A whole host of constituencies are complicit in the excesses of big-time sports, but most of them don’t try to have their beer and drink it too. So the indignation and shock expressed by advertisers – most notably Anheuser-Busch, which fired a very public shot across the NFL’s bow over its mishandling of recent scandals plaguing the league – has a stronger-than-usual whiff of hypocrisy.
Of course, advertisers are pretty well versed in the kabuki dance of trying to avoid controversy, often by acting absolutely mystified about the content of the programs they sponsor as soon as someone tries taking them to task for supporting such material. Seldom known for their courage, they employ this rope-a-dope routine, then drift back to their venues of choice once the heat blows over.
The company’s statement seemed designed to accomplish exactly that. As Variety‘s Brian Steinberg noted, Anheuser-Busch didn’t pull any advertising, but merely said it was “disappointed and increasingly concerned” and had shared those sentiments with the NFL. The CEO of Pepsi adopted a similar public-relations posture, calling recent behavior linked to a few players “repugnant,” thus relying more on harsh words than sticks and stones.
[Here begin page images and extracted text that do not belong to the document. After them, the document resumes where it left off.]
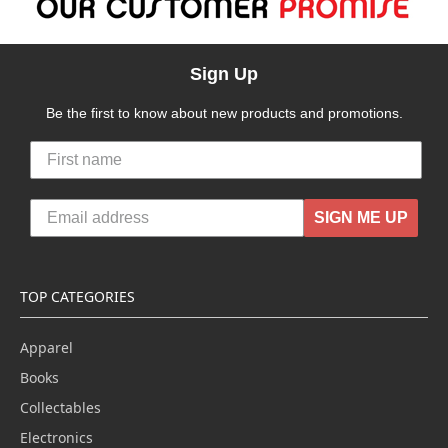
Sign Up
Be the first to know about new products and promotions.
SIGN ME UP
TOP CATEGORIES
Apparel
Books
Collectables
Electronics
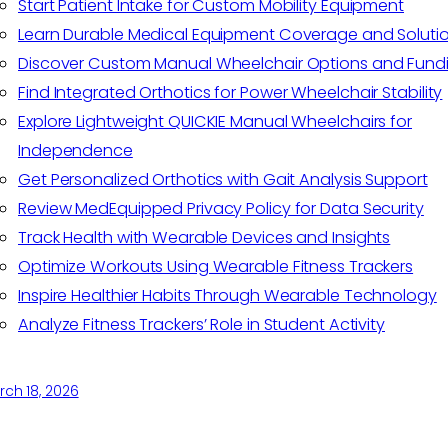
Start Patient Intake for Custom Mobility Equipment
Learn Durable Medical Equipment Coverage and Soluti
Discover Custom Manual Wheelchair Options and Fund
Find Integrated Orthotics for Power Wheelchair Stability
Explore Lightweight QUICKIE Manual Wheelchairs for
Independence
Get Personalized Orthotics with Gait Analysis Support
Review MedEquipped Privacy Policy for Data Security
Track Health with Wearable Devices and Insights
Optimize Workouts Using Wearable Fitness Trackers
Inspire Healthier Habits Through Wearable Technology
Analyze Fitness Trackers’ Role in Student Activity
ch 18, 2026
Still, getting flagged by the maker of Budweiser sounds particularly galling, inasmuch as beer and football are so inextricably linked, and the company has pretty much treated the Super Bowl as its own special showcase for as long as anyone can remember. Given that, one would assume such transgressions — whether by players, owners or franchises — and the league’s uneven disciplinary tactics hardly come as a surprise to the beer marketer.
Moreover, there’s plenty of research to suggest that while alcohol abuse is not necessarily a direct cause of domestic violence, it can exacerbate situations, peeling back social inhibitions. (The same goes for the issue of drunk driving, which is one reason why sponsors like Anheuser-Busch have been proactive in running public-service announcements during sporting events.)
As usual, Jon Stewart nailed the absurdity on Wednesday’s “The Daily Show,” noting in regard to Anheuser-Busch’s discontent with the league, “How crazy is this. A company that sells alcohol is the moral touchstone of the NFL. Alcohol. Maybe one of the only substances that is proven scientifically to increase the likelihood of domestic abuse.”
Lest anyone misunderstand, this comes from someone who enjoys both watching football and drinking a cold beer – occasionally at the same time.
As noted at the top, there’s no shortage of enablers who have contributed to the NFL’s understandable perception that very little the league can do will shake its hold on fans, including TV networks, advertisers, and obviously the public, if the stratospheric ratings are any guide.
But it’s the sponsors, lately, who are scrambling to cover their butts like there’s suddenly a loose fumble on the ground. So when it comes to being Clydesdale-sized hypocrites, hey, this Bud’s for you.